## [ASSIGNMENT]
How many lines in the rows below contain the string "from" with matching case? Give only the number.
━━ AVAILABLE DATA
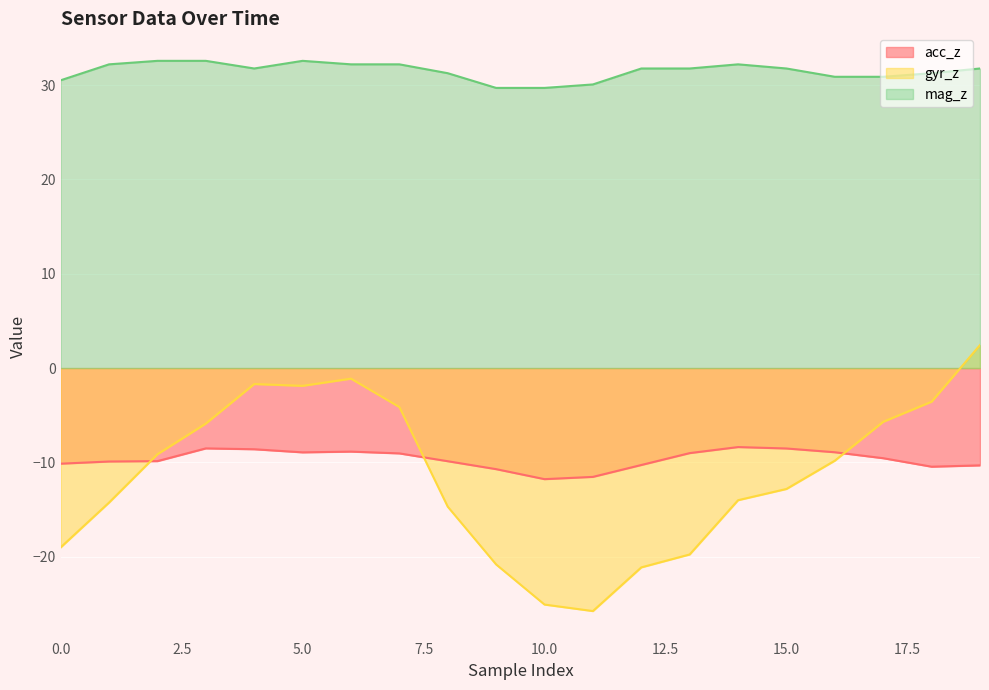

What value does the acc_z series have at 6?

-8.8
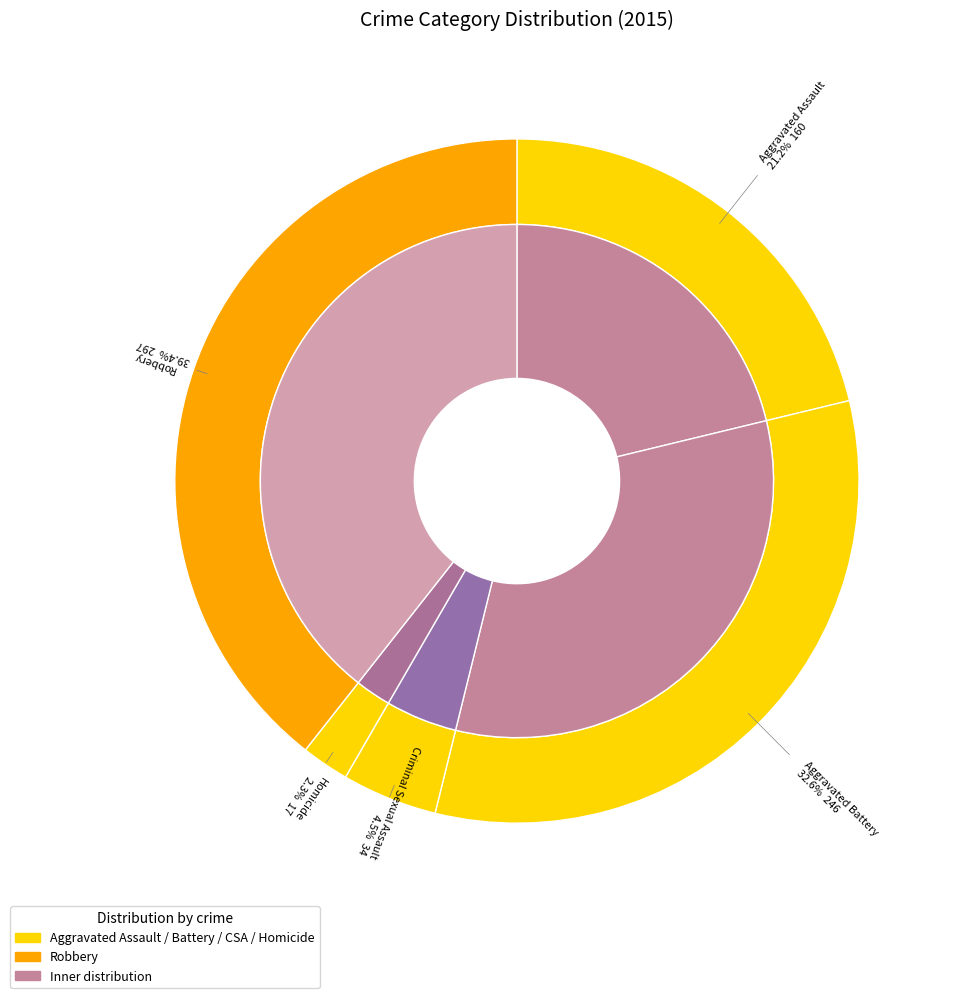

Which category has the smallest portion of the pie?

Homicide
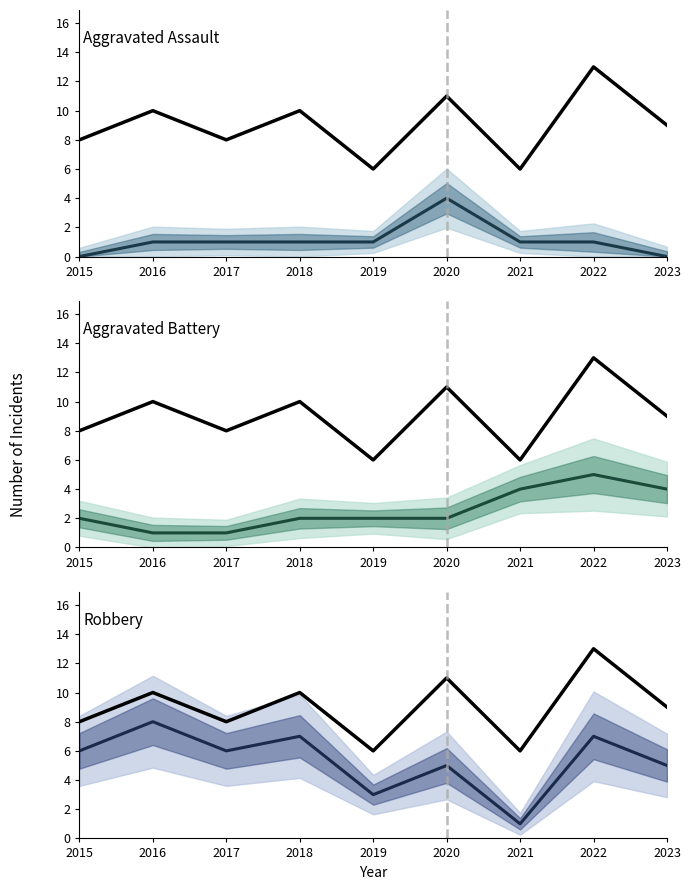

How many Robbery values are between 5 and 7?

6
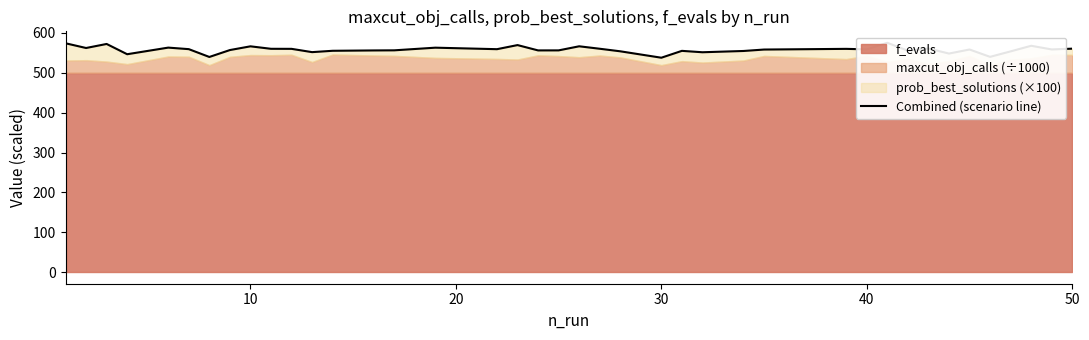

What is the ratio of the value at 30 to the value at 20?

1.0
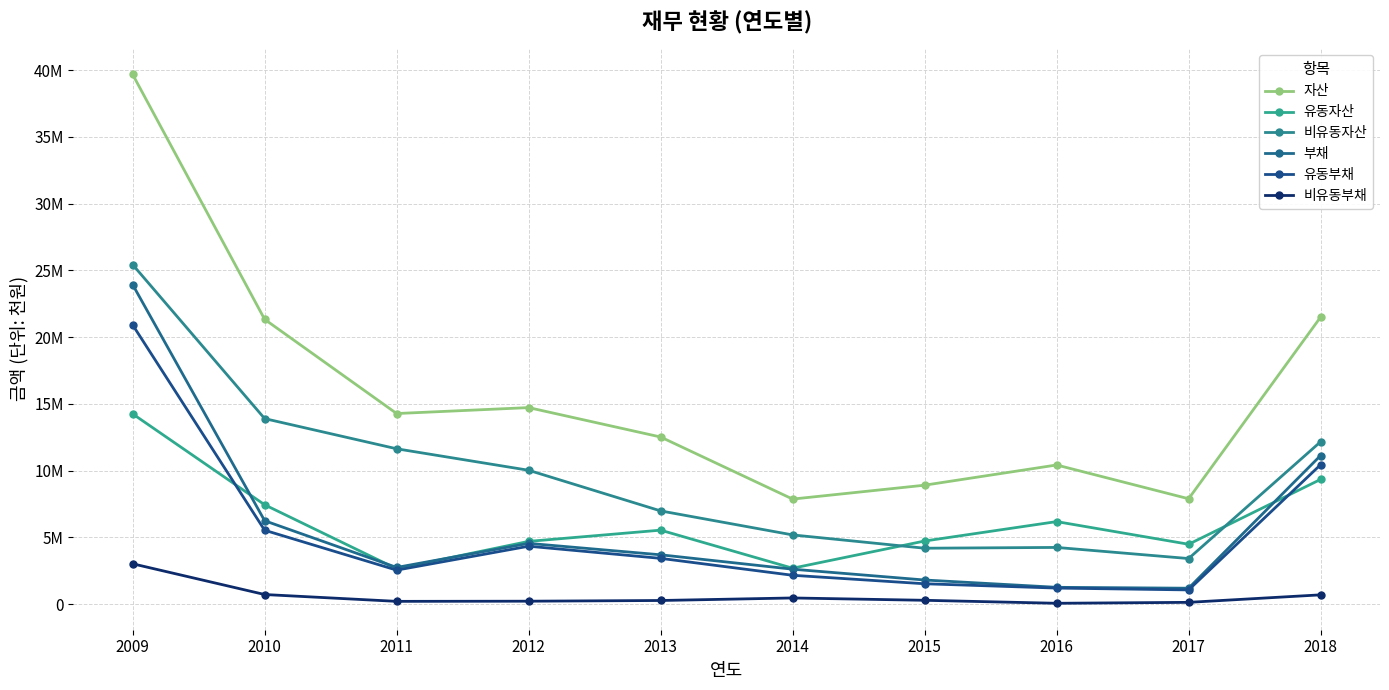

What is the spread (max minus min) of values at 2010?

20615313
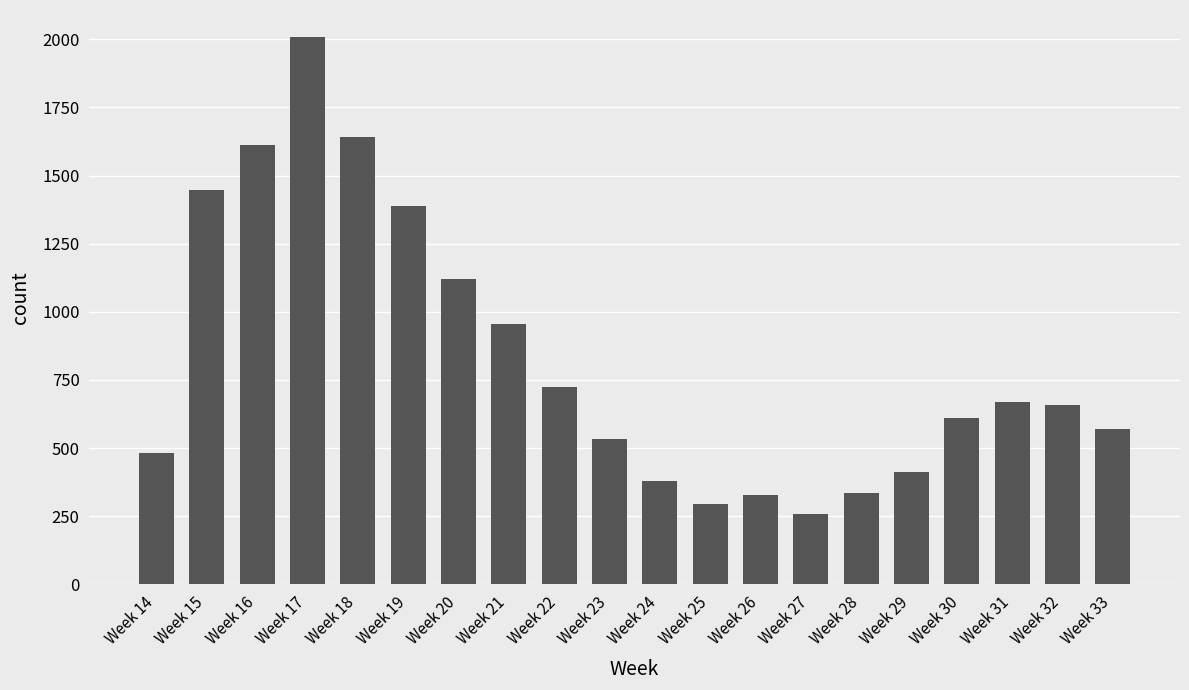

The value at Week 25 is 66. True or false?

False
━━━━
━━ AVAILABLE DATA
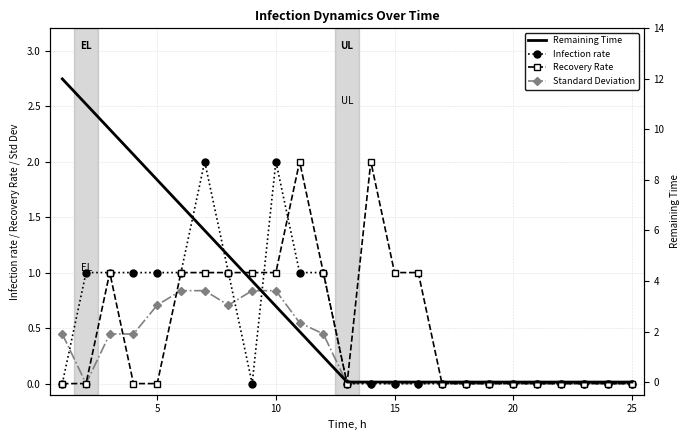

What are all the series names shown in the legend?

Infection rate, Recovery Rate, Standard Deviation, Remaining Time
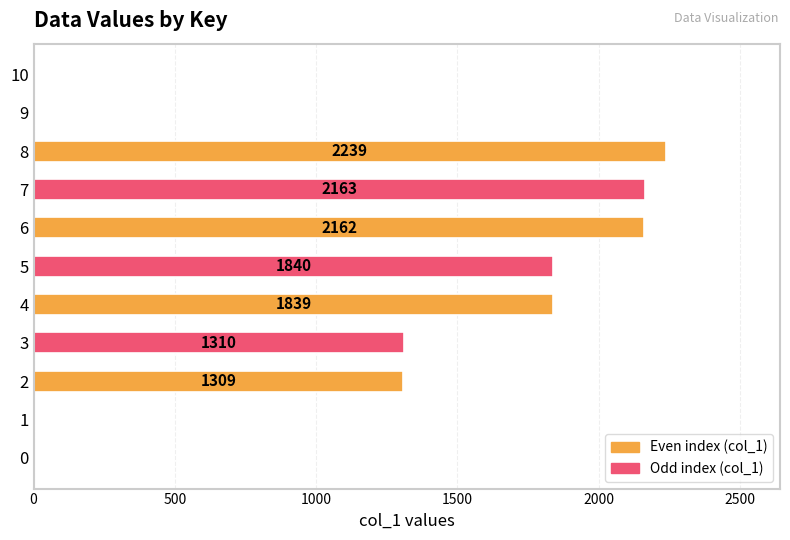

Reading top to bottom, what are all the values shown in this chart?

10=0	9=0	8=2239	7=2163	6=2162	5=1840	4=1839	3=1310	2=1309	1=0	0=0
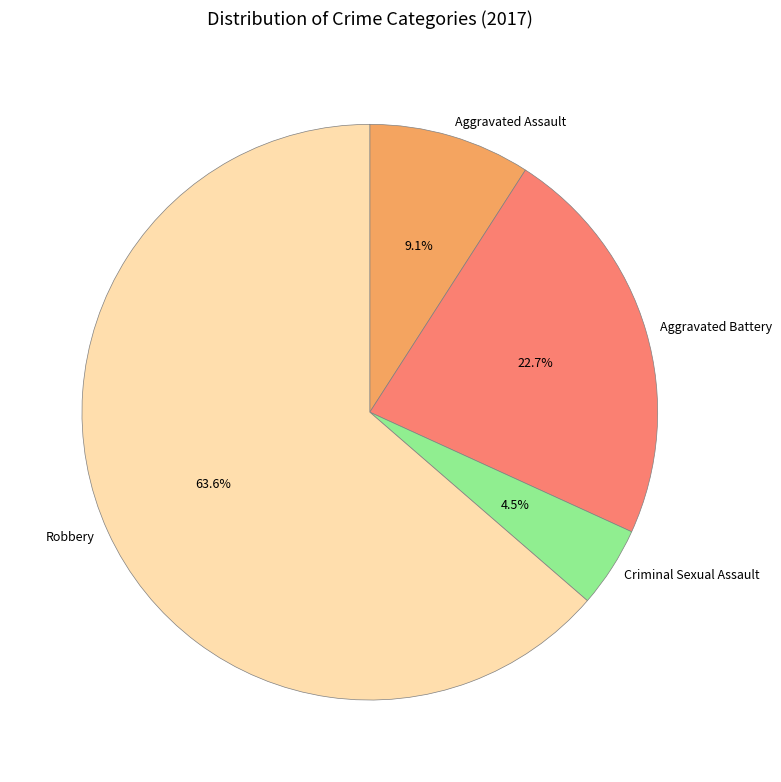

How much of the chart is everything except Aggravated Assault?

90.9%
━━━━
━━ AVAILABLE DATA
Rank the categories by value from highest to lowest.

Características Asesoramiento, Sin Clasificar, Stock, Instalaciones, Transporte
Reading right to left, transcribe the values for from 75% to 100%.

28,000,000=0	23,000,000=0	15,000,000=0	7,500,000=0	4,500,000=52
━━━━
## [SOLUTION TO THIS PROBLEM]
2